Dunque, in questo progetto, che muove costantemente in avanti, in un processo di intensificazione crescente (che Iyer ama definire «accretivo»), viene valorizzato sempre l’insieme e il pianista si disinteressa dello spunto solistico fine a se stesso, sospingendo piuttosto in avanti i propri compagni di viaggio, costantemente. Del resto ad inizio concerto li ha presentati come «due dei più grandi al mondo nei rispettivi ruoli e quando avremo finito di suonare vi renderete conto che non sto affatto scherzando».
Nella continua valorizzazione degli aspetti di insieme ha un indubbio peso anche il fatto di essere Iyer un «non-pianista» (o meglio: un pianista «non-virtuoso»), votatosi agli ottantotto tasti essenzialmente da autodidatta. L’evenienza si rispecchia nel modo in cui egli si rapporta in termini fisici allo strumento (quasi prendendone distacco, spesso leggermente discosto all’indietro) e ai propri partner, suonando sempre, in modo quasi compulsivo, affastellando la propria voce strumentale a quella dei compagni di viaggio, nella sua assoluta non-volontà di pensarsi come «solista» (più evidente nel trio, ma presente anche negli altri suoi gruppi), escogitando piuttosto – per sua stessa definizione – «un modo non-solistico di improvvisare insieme».

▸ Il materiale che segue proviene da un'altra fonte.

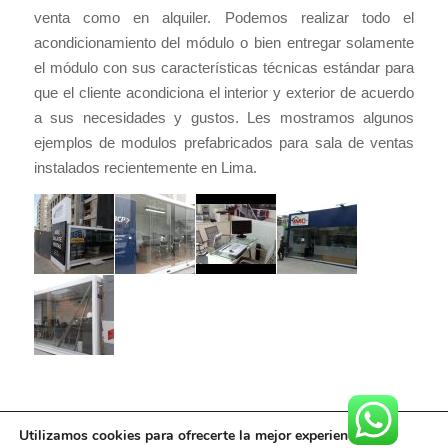
venta como en alquiler. Podemos realizar todo el
acondicionamiento del módulo o bien entregar solamente
el módulo con sus características técnicas estándar para
que el cliente acondiciona el interior y exterior de acuerdo
a sus necesidades y gustos. Les mostramos algunos
ejemplos de modulos prefabricados para sala de ventas
instalados recientemente en Lima.
Utilizamos cookies para ofrecerte la mejor experiencia en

In definitiva, abbiamo qui uno dei protagonisti della musica dei nostri tempi, accompagnato da due suoi pari. Come si usava dire un tempo: «Arrivano gli americani e non ce n’è più per nessuno». Può essere ancora vero, a quanto pare. Salvo scoprire (ma bisogna averne il desiderio) che questi «americani» sono oggi assai spesso gli esponenti di un melting-pot che sta davvero esplodendo adesso, come ama ricordare Gianni Morelenbaum Gualberto, che non casualmente fu tra i primi ad offrire in Italia visibilità a un artista che, purtroppo, è ancora questione per pochi.